To Prep
Add flour, salt, and sugar in the mixing bowl of a food mixer.
Pour ¼ cup of ghee into the mix and start mixing with a dough hook on low speed until dough clumps.
Add egg, water and condensed milk into the mixer, and keep kneading until the dough is soft and elastic, about 5 mins.
Cut the dough into 6-8 equal size pieces, about 100g each, then roll into balls.
Coat each ball with a teaspoon of ghee, and then place them in one single layer in a large mixing bowl, plate or baking tray. Cover with cling film and allow to rest at room temperature for at least 2 hrs or overnight.
To Cook
Prepare a workspace by oiling a substantial area with extra ghee. Take the dough, one at a time, and place on the bench. Flatten it with your palm and stretch the centre outwards until it is around 0.5 cm thickness.

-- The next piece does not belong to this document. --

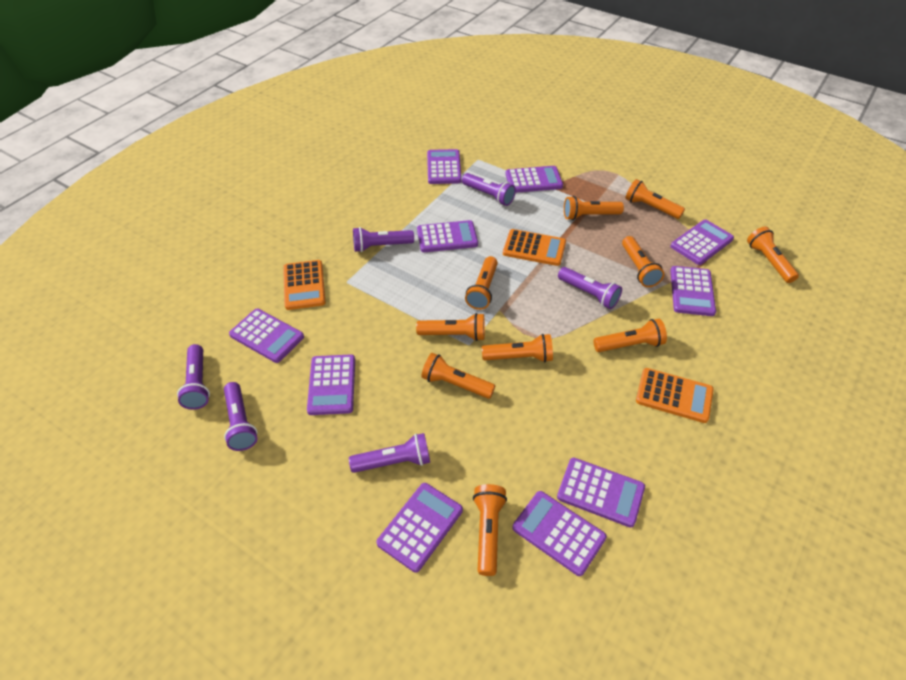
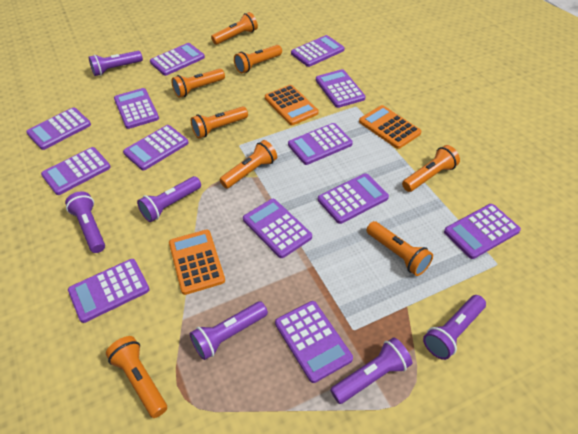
orange flashlight: [416,313,485,341] [421,353,495,399] [465,256,498,310] [473,484,507,576] [482,334,553,363] [564,196,624,220] [594,319,667,352] [622,236,664,287] [625,179,685,219] [747,227,799,283] = 10 -> [106,336,167,418] [171,69,225,98] [191,106,248,138] [211,12,258,45] [220,140,277,189] [234,45,282,73] [366,221,433,276] [402,145,460,192] = 8
purple calculator: [229,309,304,363] [307,355,355,415] [376,483,463,573] [417,220,478,252] [427,149,462,184] [506,166,563,193] [512,491,607,576] [557,458,645,528] [670,220,734,265] [670,266,716,316] = 10 -> [26,107,91,150] [41,147,111,195] [68,259,150,323] [114,88,159,129] [123,125,188,170] [150,43,205,76] [243,199,312,258] [275,301,353,383] [288,123,353,165] [291,35,344,67] [316,69,366,108] [318,173,389,224] [444,204,521,259] = 13

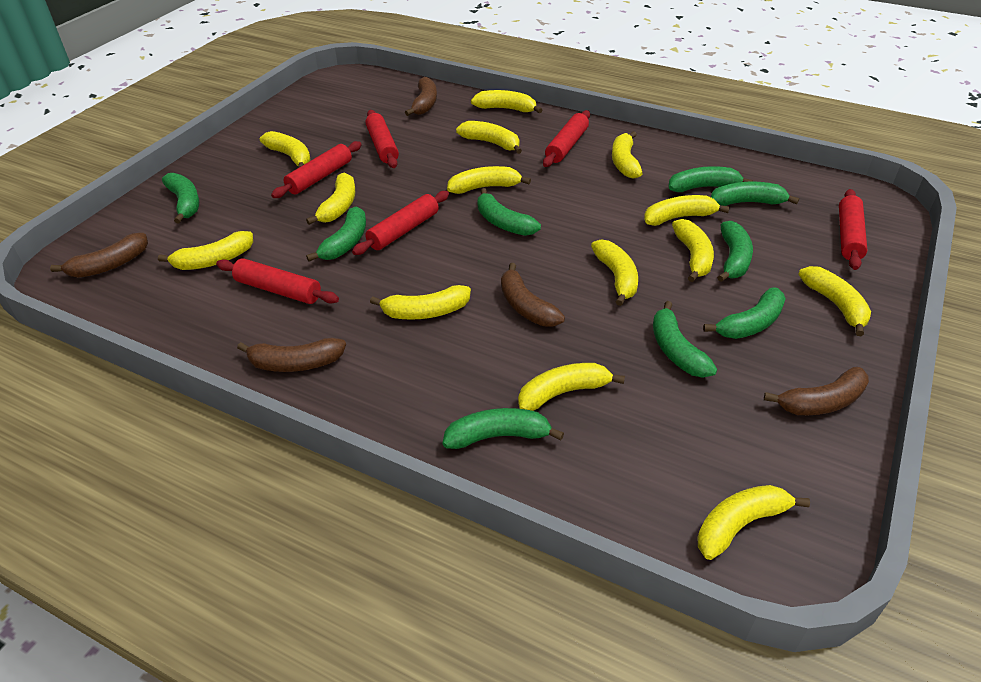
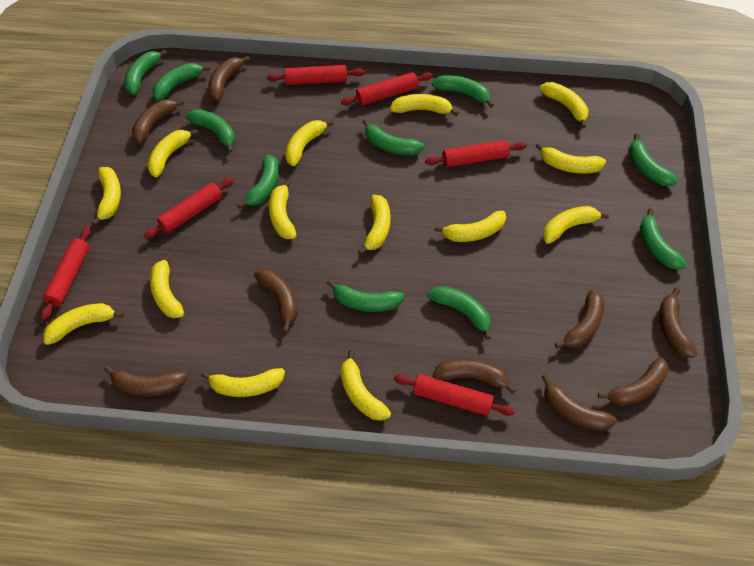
brown banana: [50,233,148,277] [237,338,346,372] [405,77,437,116] [501,263,565,326] [764,367,869,415] = 5 -> [104,366,187,397] [132,99,185,144] [208,56,250,101] [254,269,298,333] [432,358,516,394] [542,374,617,431] [555,290,604,348] [598,357,669,406] [659,288,697,358] = 9
green banana: [162,173,199,224] [306,206,366,262] [443,408,564,449] [478,188,541,236] [653,301,717,378] [668,166,753,192] [703,287,786,339] [711,182,799,206] [717,221,753,282] = 9 -> [124,49,168,95] [153,63,210,101] [186,109,235,153] [237,154,279,209] [327,280,404,312] [363,119,424,155] [428,286,492,340] [432,75,494,108] [629,134,678,186] [640,209,687,270] = 10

If you choose to use the traditional stretching method, grab one edge of the dough, lift it up in a swift motion and quickly slap it back on the bench.
Keep doing it in a clockwise direction and the dough will start stretching as thin as paper. If you are not confident with the traditional method, alternatively you can just keep pushing the dough outwards with the palm of your hand in all directions. Eventually, it will become paper thin. It is okay to have a few tears here and there on the dough, as it will be folded later on.
Once the dough is paper thin and almost see-through, fold four corners inwards to make a large square. Lightly grease a large fry pan with ghee then heat it over low heat. Add the roti, and swirl it around to stop it from sticking to the pan.
Cook for about 1-2 mins, then place half of the sliced bananas in to the centre and then fold in the sides of the pastry over the banana to form a parcel.
Add another teaspoon of ghee to the pan and continue cooking the roti for about 2-3 mins then flip over and cook for another 2-3 mins.
Once both sides are golden brown, transfer the banana roti to a plate and repeat with the remaining dough. Cut the banana roti into squares and serve with condensed milk and white sugar.